The Equality Act 2010 is the main piece of Anti-discrimination legislation in the UK; protecting employees from less favourable treatment by their employers on a number of "protected characteristics". One of the 9 protected characteristics is "Religion or belief". There is no definition, or list of religions/beliefs in the Act.

Perhaps unsurprisingly then, since the introduction of the Act one question that keeps coming back to the Courts and Employment Tribunals is "Does my belief enjoy protected status under the Act"  - Is this something entirely subjective; down to each person's viewpoint, or is it an objective test, based on a set list of religions and quasi-religious beliefs?

To date, a number of different beliefs have been put forward by Claimants as constituting a protected religion or belief under the law – examples include:

  • Anti-fox hunting
  • Belief in the higher importance of public service broadcasting
  • Belief in the overarching importance of truthfulness
  • Belief in 9/11 conspiracy theories
  • Membership of the BNP
  • Spiritualism

In response to these types of claims, the Court has developed a 5-part test for Employment Tribunals to apply to determine if any particular belief should enjoy the protection of the  Act.

[Records taken from a collection]
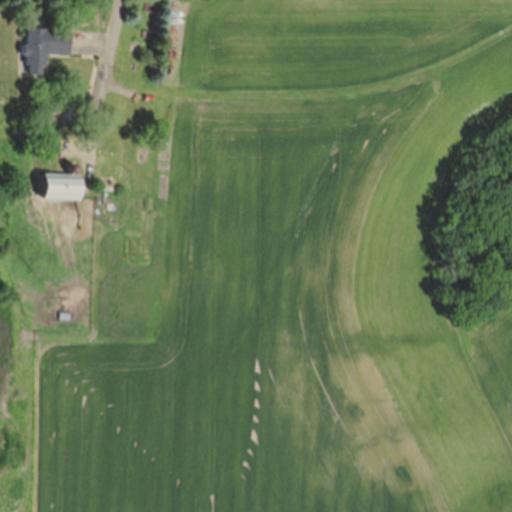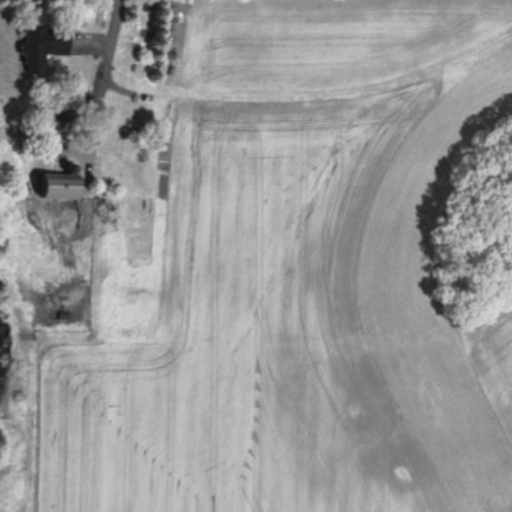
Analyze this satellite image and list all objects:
building: (44, 46)
road: (103, 72)
building: (59, 186)
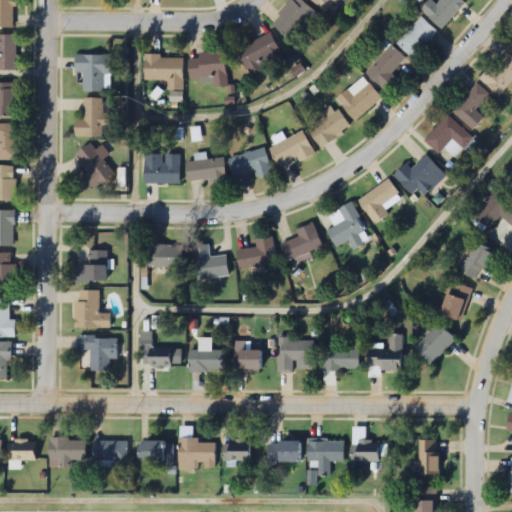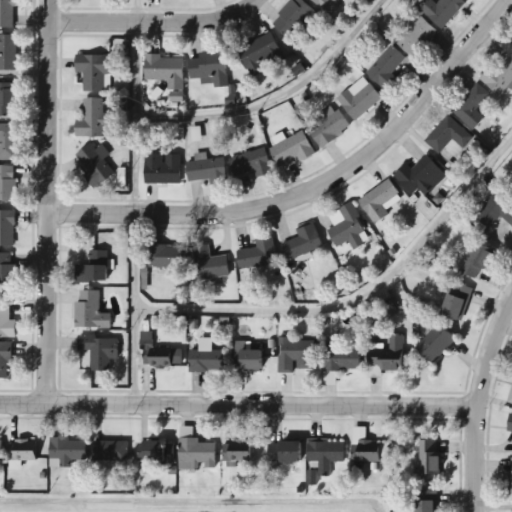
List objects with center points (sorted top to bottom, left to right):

◆ Written task 1: In the passage on the Equality Act 2010, list every belief that claimants have put forward as a protected religion or belief.
◆ Written task 2: Retype the stretch of the Equality Act passage from "To date, a number" through "of the  Act.".
◆ Written task 3: Extend the passage on the Equality Act 2010 and protected beliefs, beginning after its final sentence.

◆ Output 1:
- Anti-fox hunting
- Belief in the higher importance of public service broadcasting
- Belief in the overarching importance of truthfulness
- Belief in 9/11 conspiracy theories
- Membership of the BNP
- Spiritualism

◆ Output 2:
To date, a number of different beliefs have been put forward by Claimants as constituting a protected religion or belief under the law – examples include:

  • Anti-fox hunting
  • Belief in the higher importance of public service broadcasting
  • Belief in the overarching importance of truthfulness
  • Belief in 9/11 conspiracy theories
  • Membership of the BNP
  • Spiritualism

In response to these types of claims, the Court has developed a 5-part test for Employment Tribunals to apply to determine if any particular belief should enjoy the protection of the  Act.

◆ Output 3:
The test (summarised) is set out below:

  1. The belief must be genuinely held by the Claimant;
  2. It must be a "belief", not an opinion or viewpoint;
  3. It must be a belief as to a weighty and substantial aspect of human life and behaviour;
  4. It must attain a level of cogency, seriousness, cohesion and importance; and
  5. It must be worthy of respect in a democratic society, not be incompatible with human dignity, nor conflict with the fundamental rights of others.

(Readers may wish to apply this test to the above examples!)

The latest belief to be put forward as meriting protection under the Act is Vegetarianism.

In the case of Connisbee v Crossley Farms the Employment Tribunal held that although Mr Connisbee's belief in vegetarianism did pass parts 1,2 and 5 of the test above, it did not meet parts 3 and 4 and so Mr Connisbee was not protected from less favourable treatment on the grounds of his vegetarianism under the Act.